A true story, based on family oral tradition
from the oldest part of the city of Bern,
capitol of Switzerland, where my mother was
born and raised, in the Nydegghoff)
He lighted the candle with a quivering hand,
his overcoat seeming to weigh down the old man.
He paused in the aisle to genuflect,
and wondered if God knew his heart was a wreck.
He found a pew and got to his knees,
hands clasped together, he sent out his pleas.
He is old and he's tired, now he's alone,
his wife died last Spring, now his house wasn't home.
They'd been blessed with one son, he'd died in the war,
and now there was nothing for him to live for.
He prayed until his knee pain was great,
then sat back in the pew and tried not to shake.
The cathedral was beautiful; he loved the stained glass,
but, oh, they brought memories of Sundays past.
How could he make it through Christmas alone
in a house that was empty, no longer a home?
The kitchen was silent and cold as a tomb,
but her scent lingered on in their modest bedroom.
He said one last prayer, then rose to his feet,
genuflecting again, he went out on the street.
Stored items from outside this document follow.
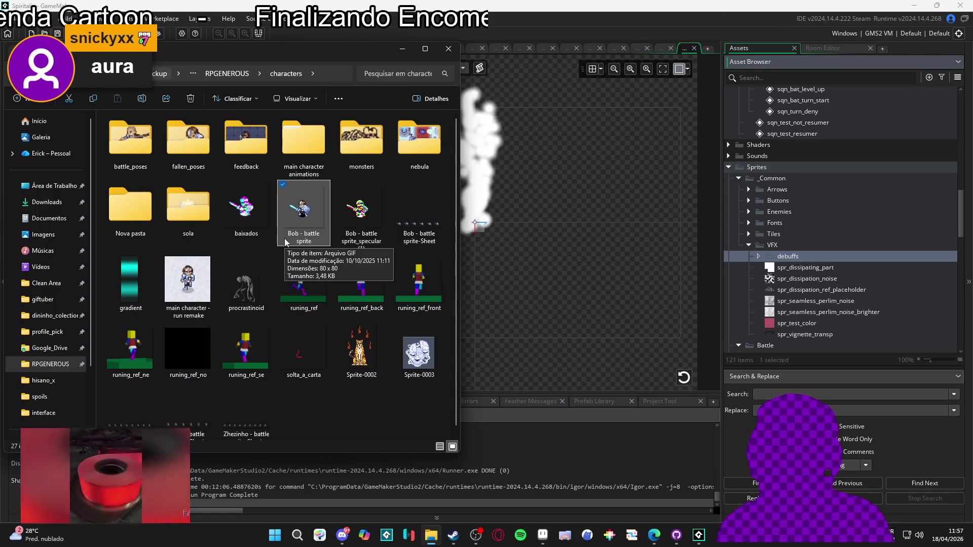
mouse_move(263, 266)
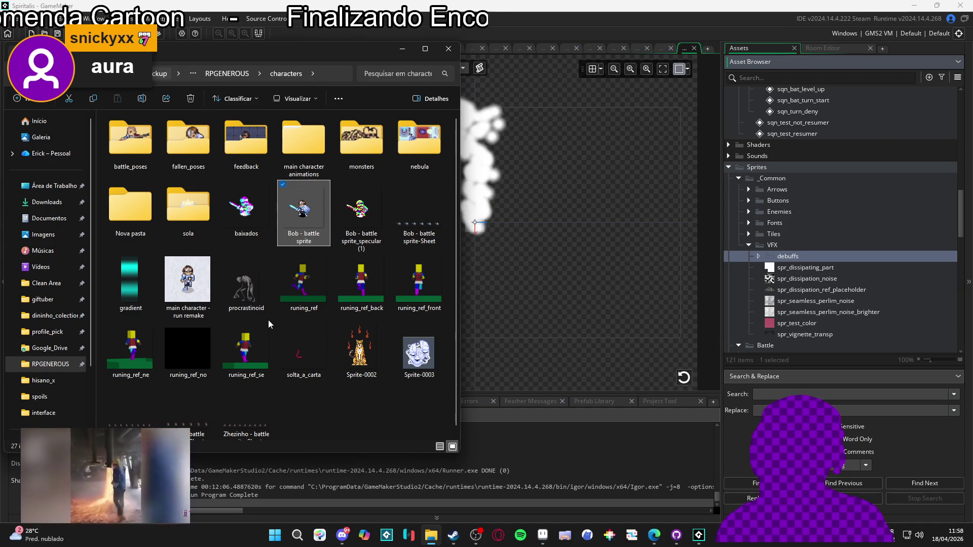
mouse_move(282, 330)
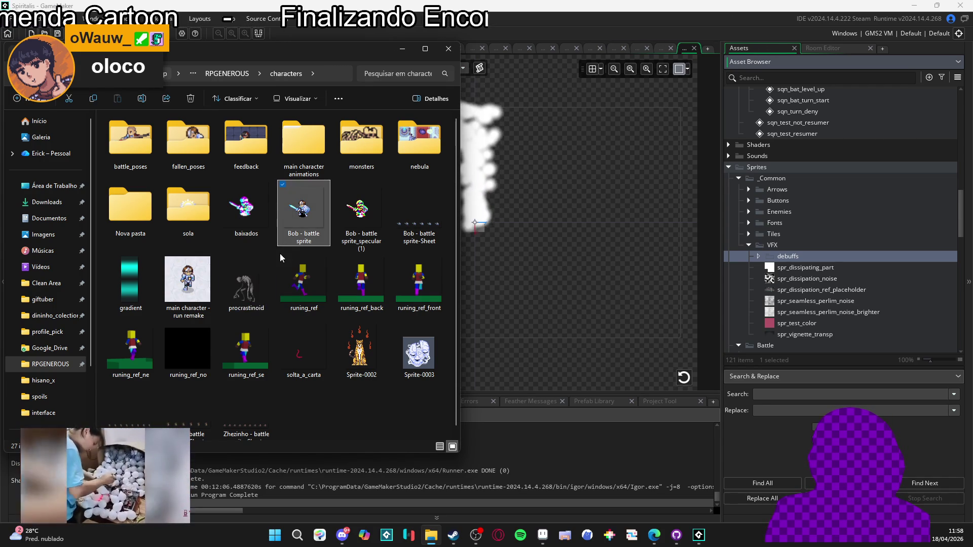
left_click(253, 269)
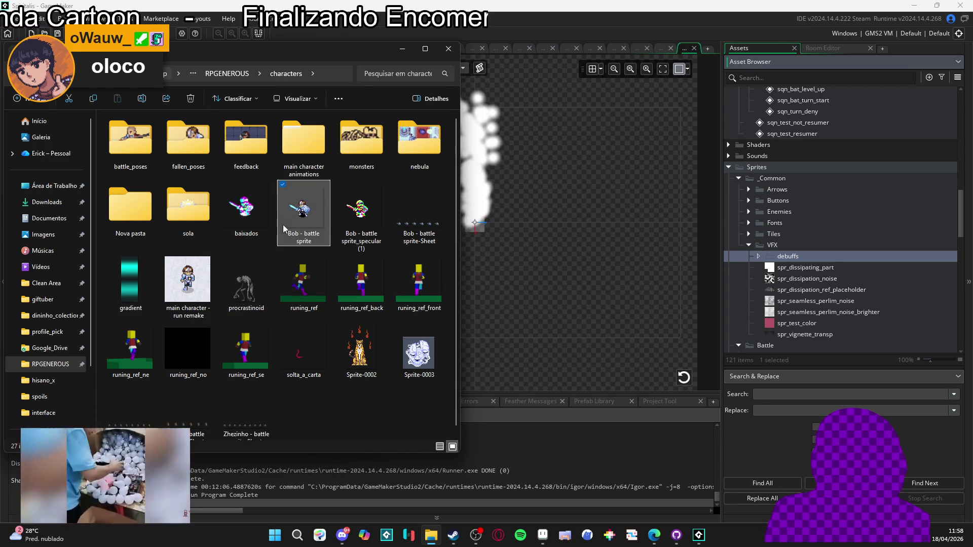
left_click(355, 284)
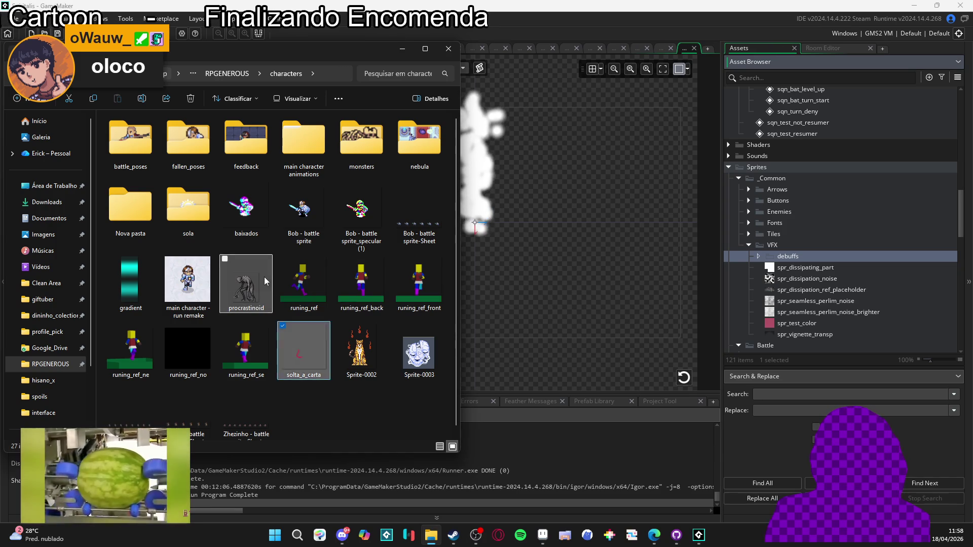
left_click(302, 212)
left_click(353, 267)
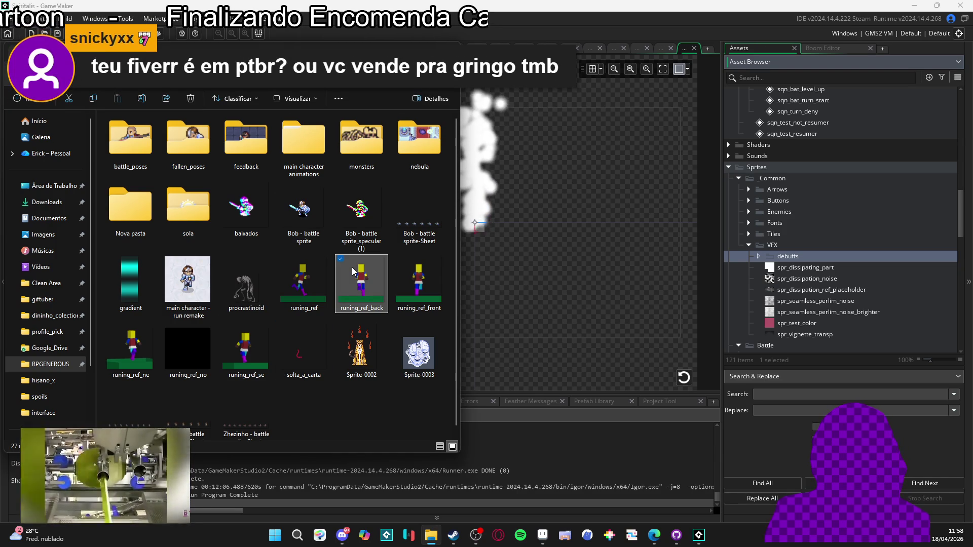
mouse_move(340, 265)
He walked home near blindly, not even aware
of the snow that was landing on his shoulders and hair.
He was cold inside, his heart like a stone,
and he felt completely and utterly alone.
He turned down his street, saw his porch light's glow,
and only then realized it had started to snow.
He opened his gate, thought of making some soup,
but froze in his tracks at the sight on the stoop.
On his porch sat a basket, the old wicker kind,
he thought for a moment, he was losing his mind.
Inside the basket that sat on his mat,
were three tiny kittens and one momma cat.
What a pitiful sight, so cold and so thin,
he scooped up the basket and hurried them in.
He found some canned tuna and warmed up some milk,
gently petting the babies, whose fur was like silk.
He never discovered who left those cats there,
but, as his love grew, he no longer cared.
His wife had loved cats and this comforted him,
as they slept on his head, or tucked under his chin.
The kittens grew quickly, as they're wont to do,
amused by their antics, his love grew and grew.
There was laughter and joy 'til the end of his days,
for God works, as you know, in mysterious ways.